- Reign: 1222–1238
- Spouse: Hugh of Briel
- Father: Geoffrey I of Villehardouin
- Mother: Elizabeth of Chappes
- Religion: Roman Catholic

= Alice of Villehardouin =

Lady of Karytaina

Alice of Villehardouin (Alix de Villehardouin) was the only daughter of Geoffrey I of Villehardouin, Prince of Achaea and his wife Elizabeth of Chappes. She was Lady of Karytaina through her wedding.

Around 1222 Alice was married to Hugh of Briel, the second lord of the Barony of Karytaina and a man greatly appreciated by her father.
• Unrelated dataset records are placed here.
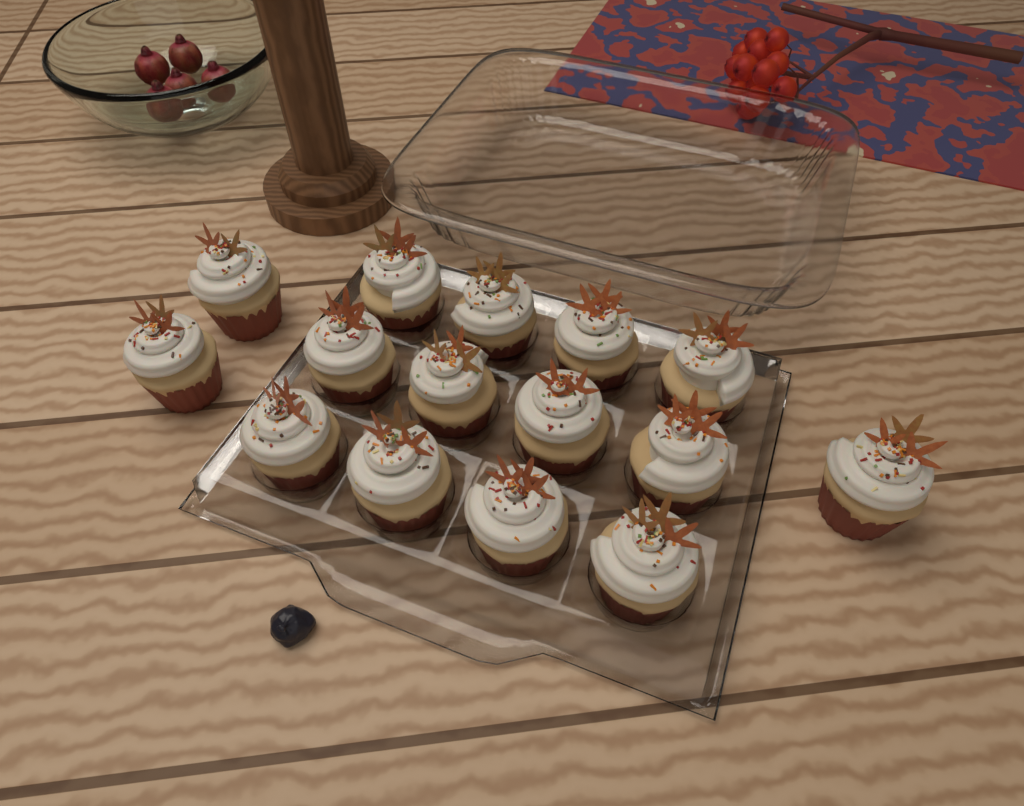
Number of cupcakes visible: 15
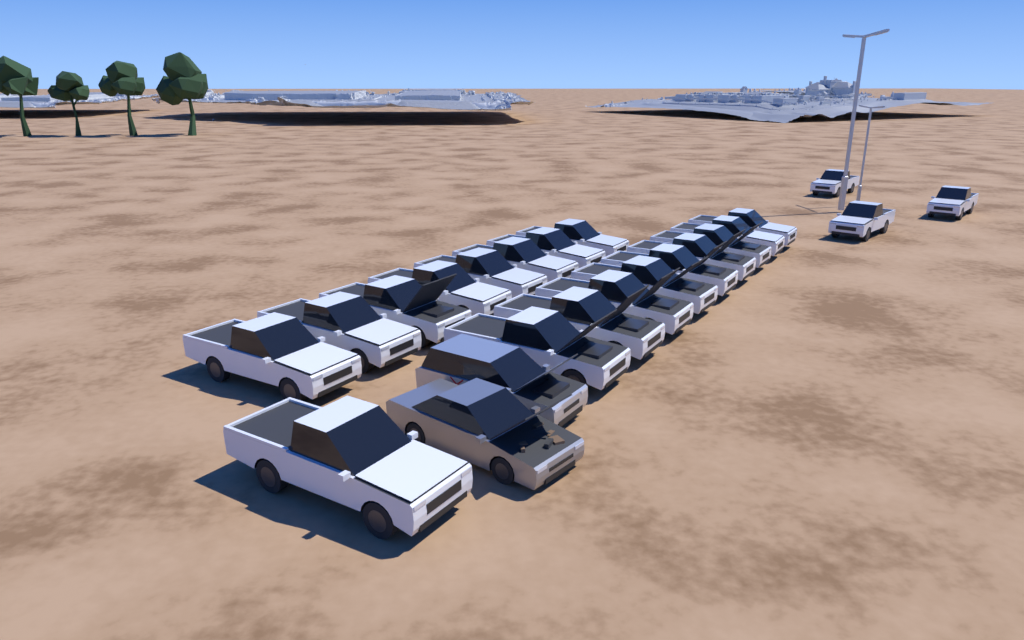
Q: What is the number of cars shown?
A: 23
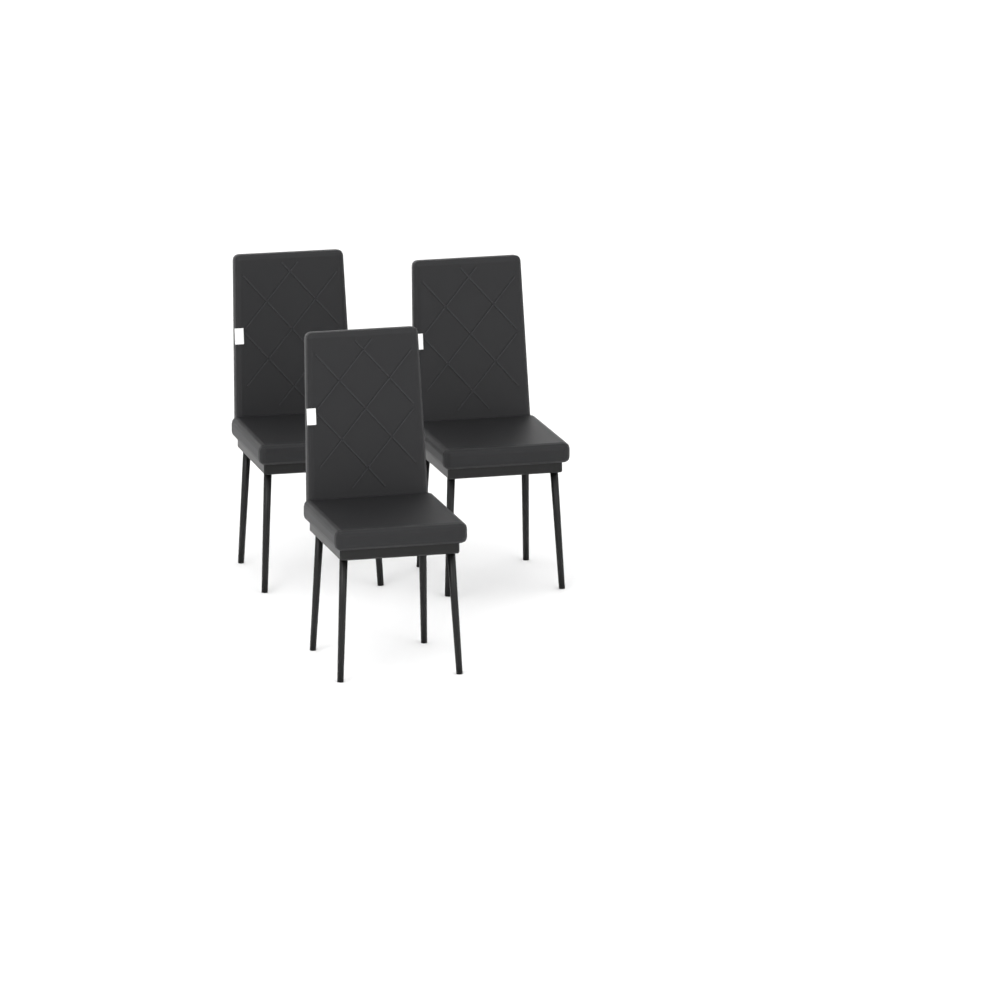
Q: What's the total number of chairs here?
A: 3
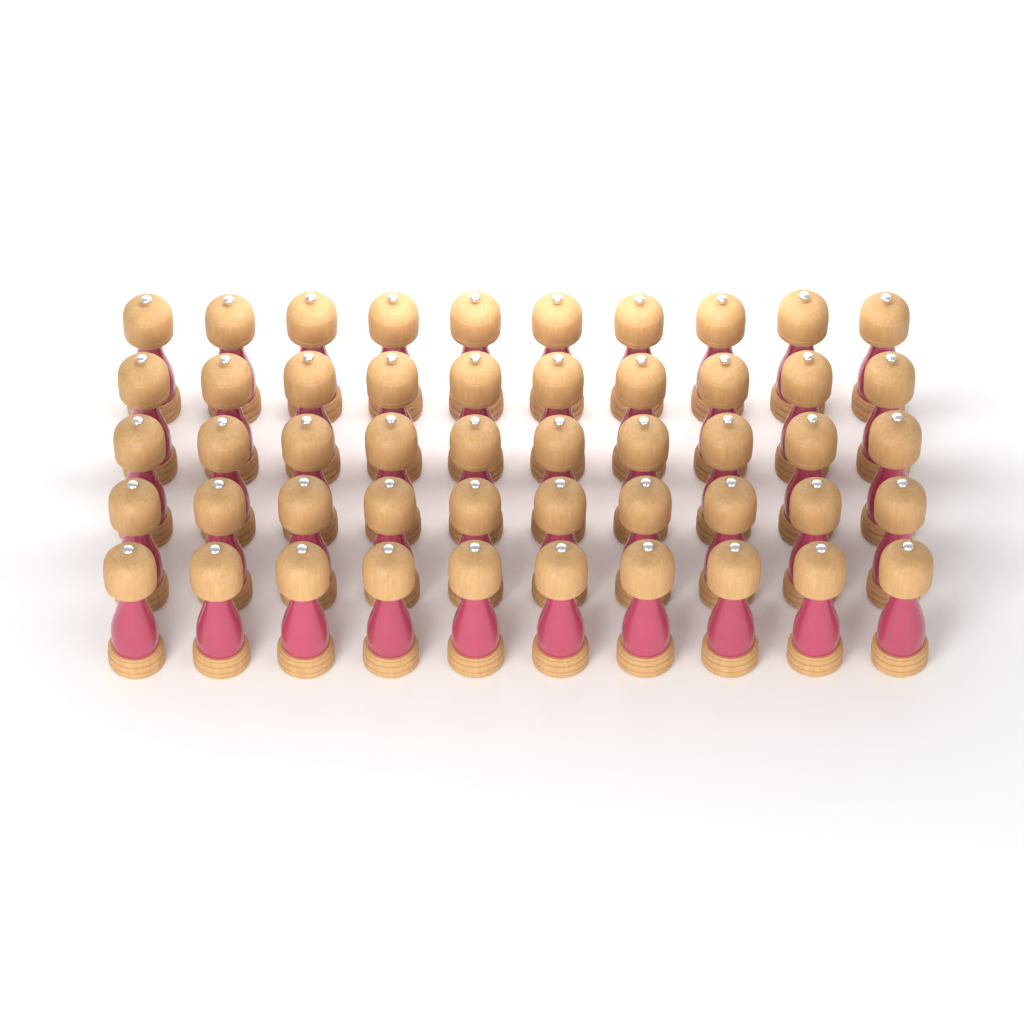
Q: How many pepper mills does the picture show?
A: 50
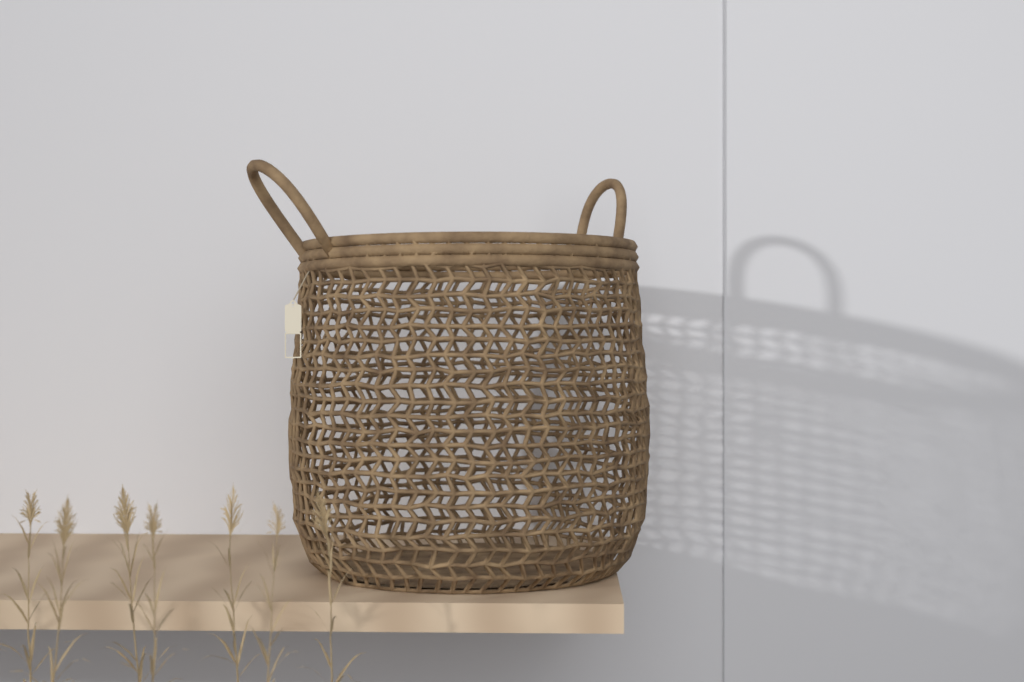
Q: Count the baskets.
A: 1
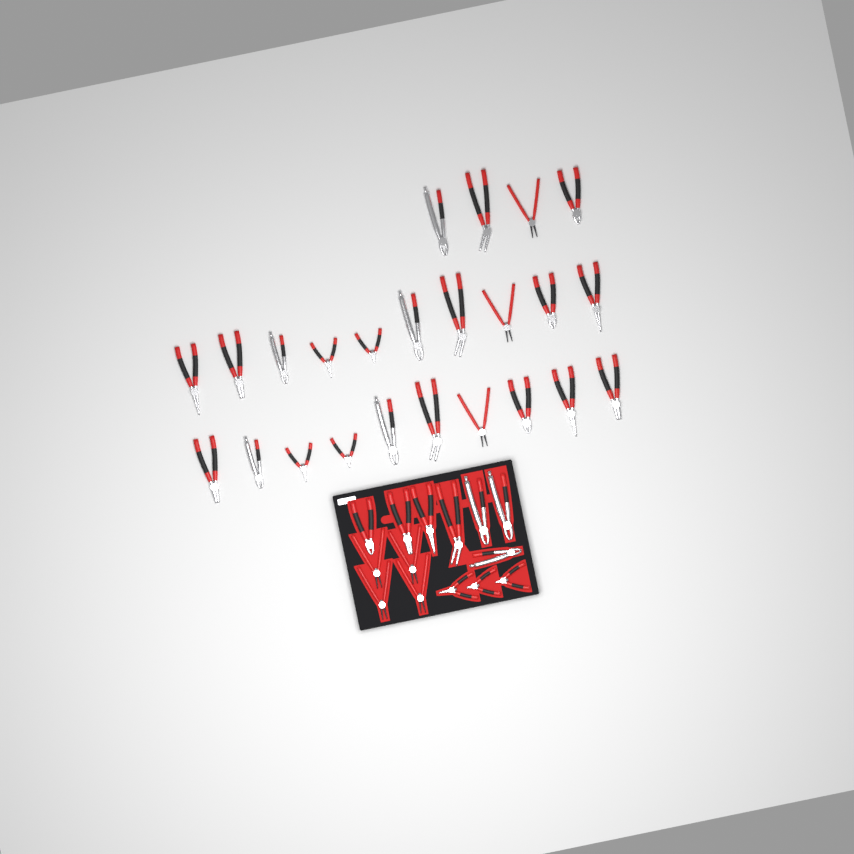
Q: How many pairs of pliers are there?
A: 38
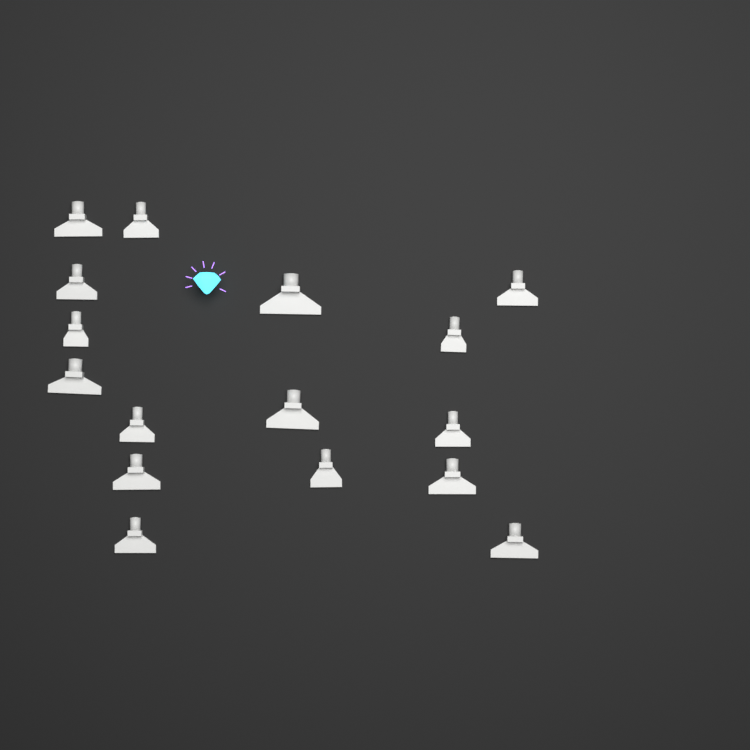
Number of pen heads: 16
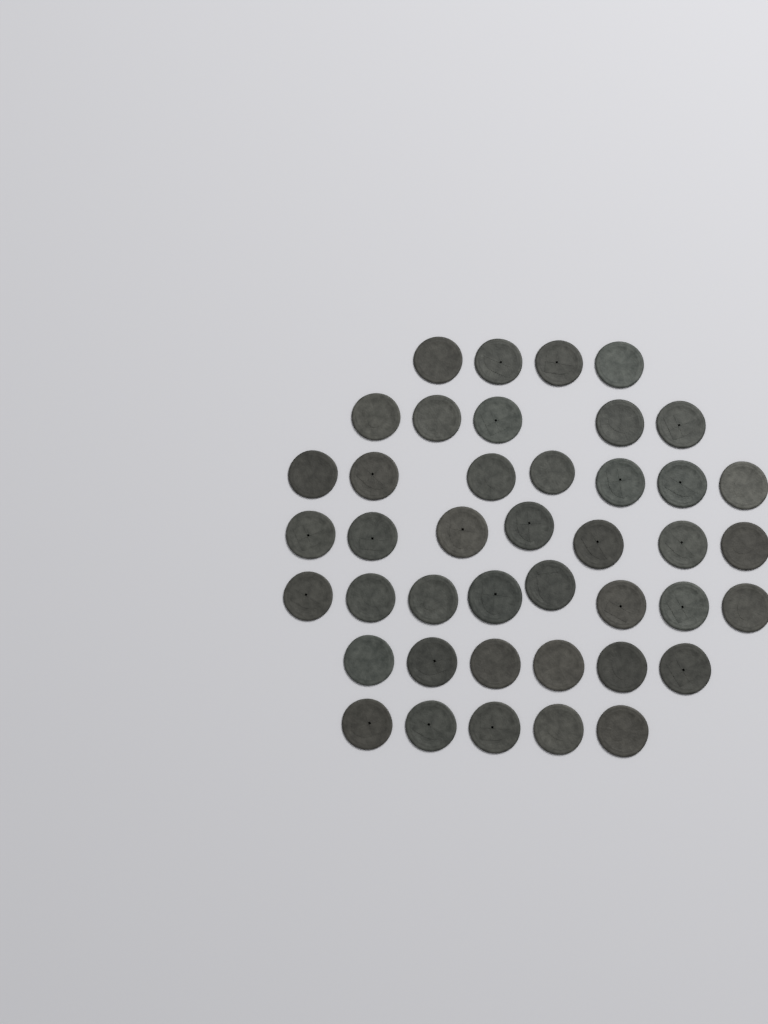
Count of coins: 42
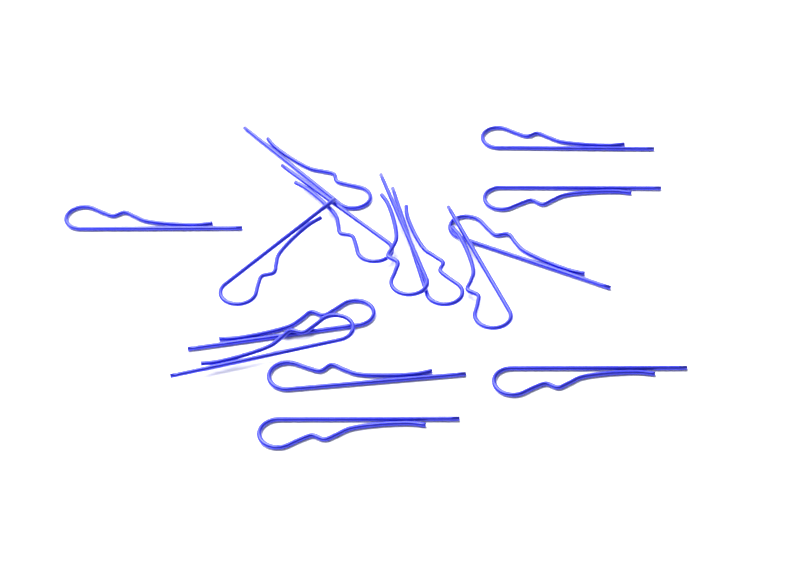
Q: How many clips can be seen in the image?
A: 15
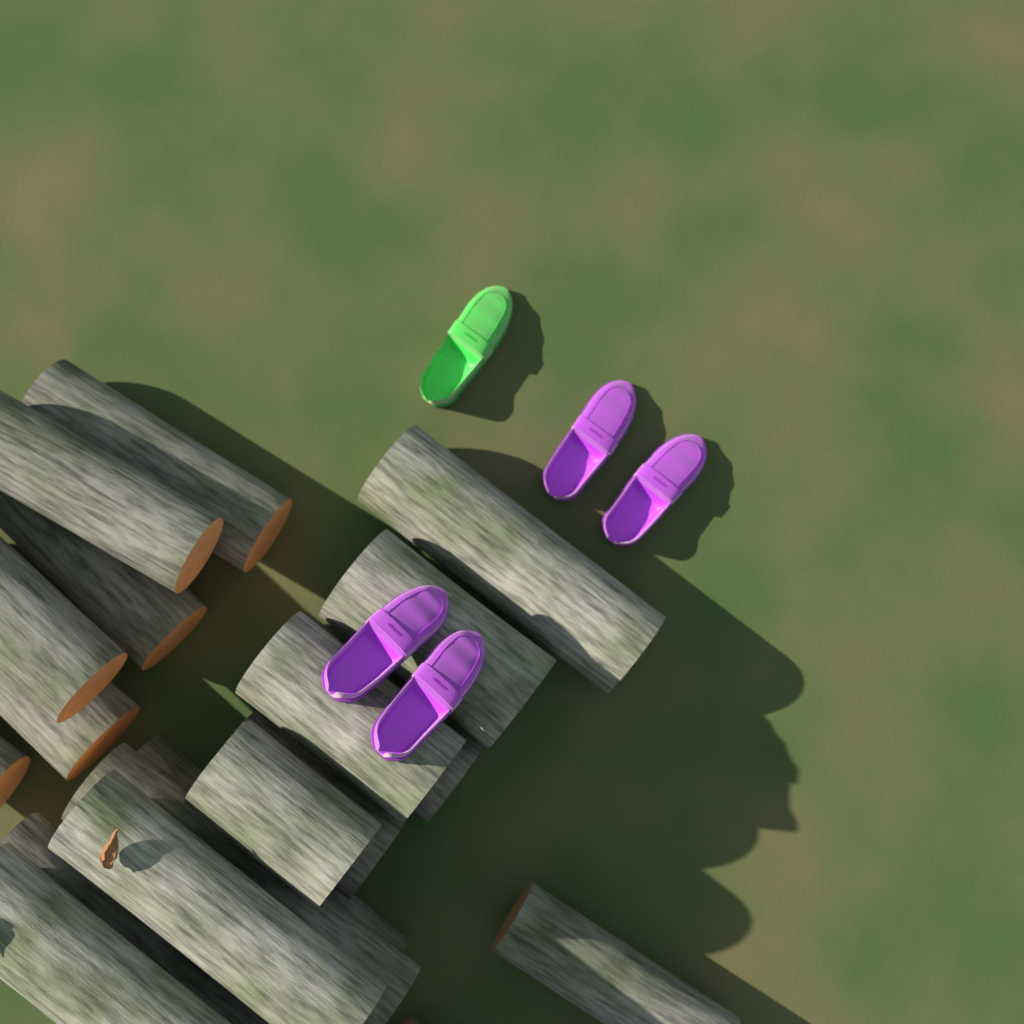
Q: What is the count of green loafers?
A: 1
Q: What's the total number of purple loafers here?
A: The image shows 4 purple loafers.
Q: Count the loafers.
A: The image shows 5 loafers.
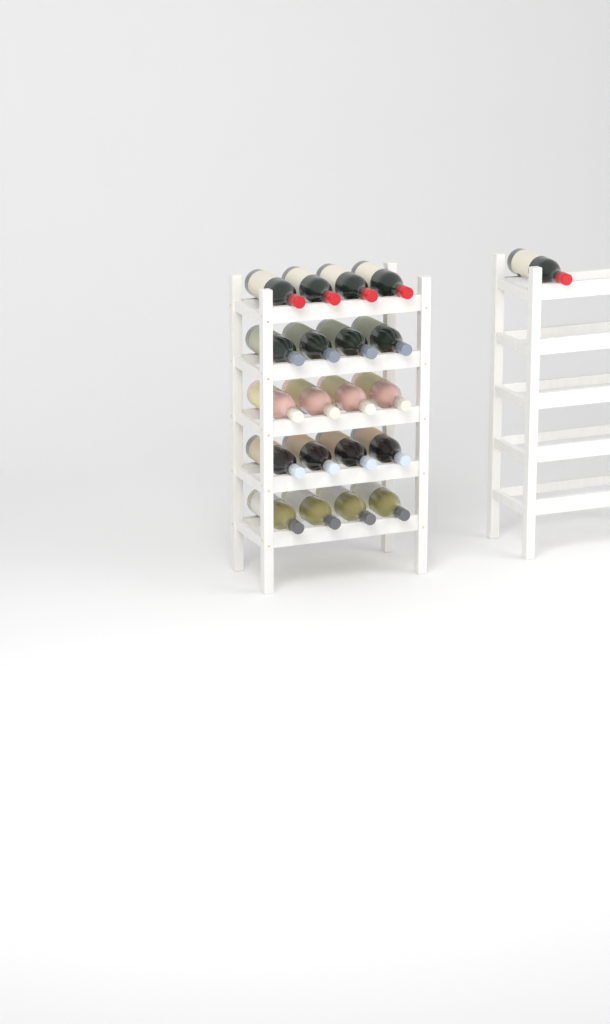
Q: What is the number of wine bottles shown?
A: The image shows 21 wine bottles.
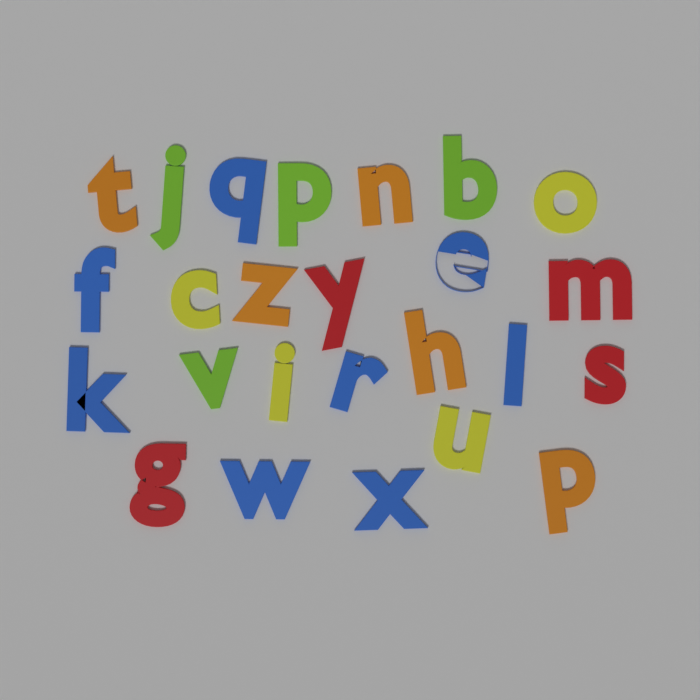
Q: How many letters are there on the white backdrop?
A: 25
Karytaina was the third largerst lordship of the Principality holding 22 knightly fiefs, coming close after Patras and Akova (24 fiefs each). At 1222 Hugh bestowed one third of his lands in France to the Abbey of Larrivour while he sold all his other possessions on Bouy with the approval of Alice. Bouy was only 9 kilometres from the commune of Villlehardouin, the ancestral home of the Villehardouin family and these lands presumambly belonged to Alice according to the records of Larrivour.

Together they had one son Geoffrey of Briel that Alice christened after her fathers name. Hugh died on 1238 and Geoffrey succeeded his father as Baron of Karytaina. Alice was the only member of the Villehardouin dynasty of Achaea that gave birth to a son as her brother Geoffrey II was childless and William II had only daughters. However Geoffrey of Briel died on 1275 without heirs, thus bringing the line of Alice to an end.